All was activity now. It seemed only a moment until we were under way. Once started we forged ahead with all possible speed in order that we might get out of the ice pack before the channel should close again. Luck favored us. A few hours later we landed at Nome. There was no coal to be had here and as we had only enough for twelve hours, after unloading the passengers the St. Croix headed immediately for St. Michael. At two o'clock in the afternoon, the thirteenth day of June, I reached my destination.

No steamers can land at the island. Both passengers and freight have to be lightered ashore. The inner bay was filled with ice. We anchored five miles out.
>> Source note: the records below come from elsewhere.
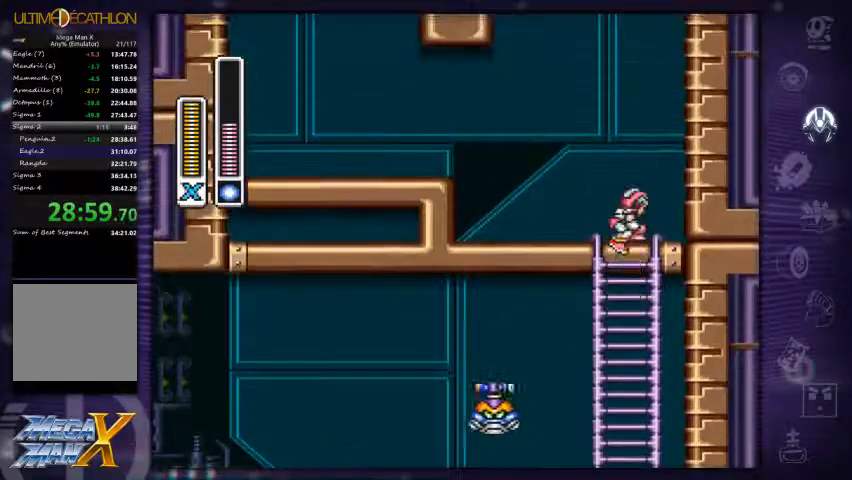
{"dt_ms": 500, "buttons": ["X", "DPAD_RIGHT"], "left_stick": "center", "right_stick": "center", "events": [[133, "DPAD_RIGHT", "down"], [200, "DPAD_UP", "up"], [233, "A", "down"], [233, "R1", "down"], [400, "R1", "up"], [467, "A", "up"]]}
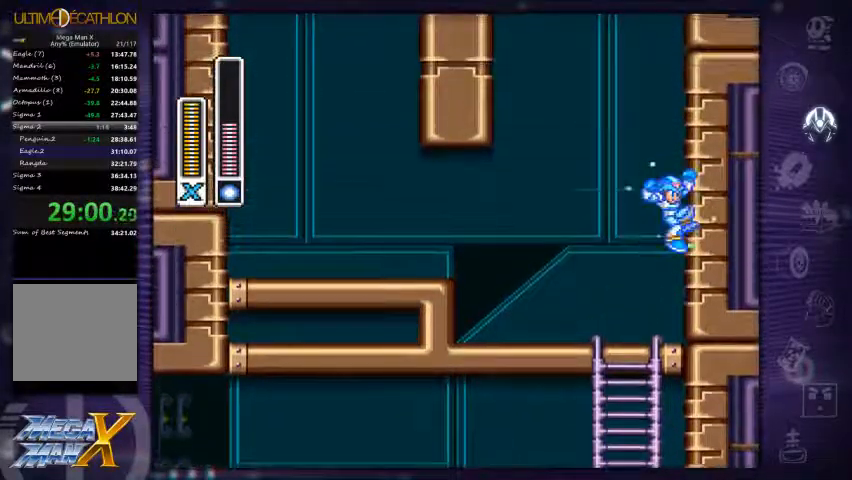
{"dt_ms": 500, "buttons": ["X", "DPAD_RIGHT"], "left_stick": "center", "right_stick": "center", "events": [[100, "A", "down"], [133, "L1", "down"], [233, "L1", "up"], [467, "A", "up"]]}
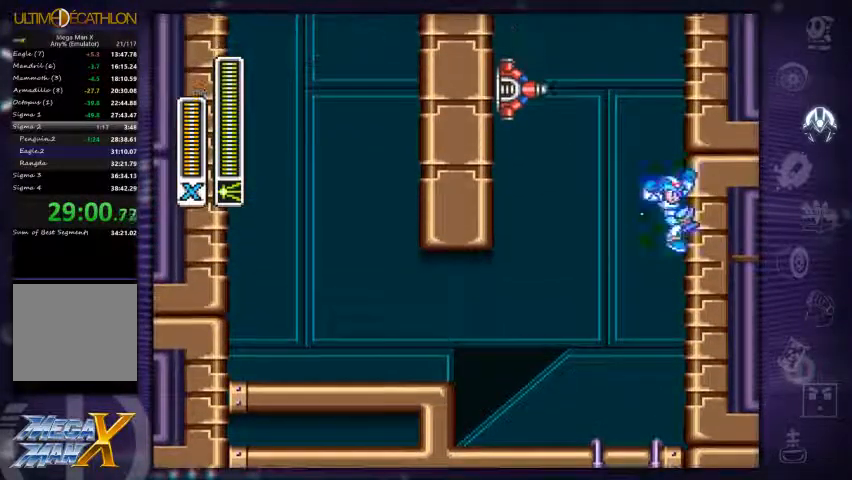
{"dt_ms": 500, "buttons": ["A", "X", "DPAD_RIGHT"], "left_stick": "center", "right_stick": "center", "events": [[67, "A", "down"], [367, "A", "up"], [433, "A", "down"]]}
I went ashore with a friend in his gasoline launch which had been sent out for him. We left the St. Croix at two-thirty, and we had to get out several times and pull the boat along the ice until we could launch her again in open water. At seven o'clock we reached the beach. I stepped ashore and took a look at what was to be my abiding-place for the next five years. Home was never like this! I was informed that the largest building in sight was the Steamboat Hotel. I took my way thither and was the sole occupant of this now-historic hostlery for more than a week.


[CHAPTER II
THE LAND OF TOMORROW]

THE writer lays no claim to being an historian, but a word in regard to Alaska's early history and how the country came to be a part of our national possessions may not be amiss.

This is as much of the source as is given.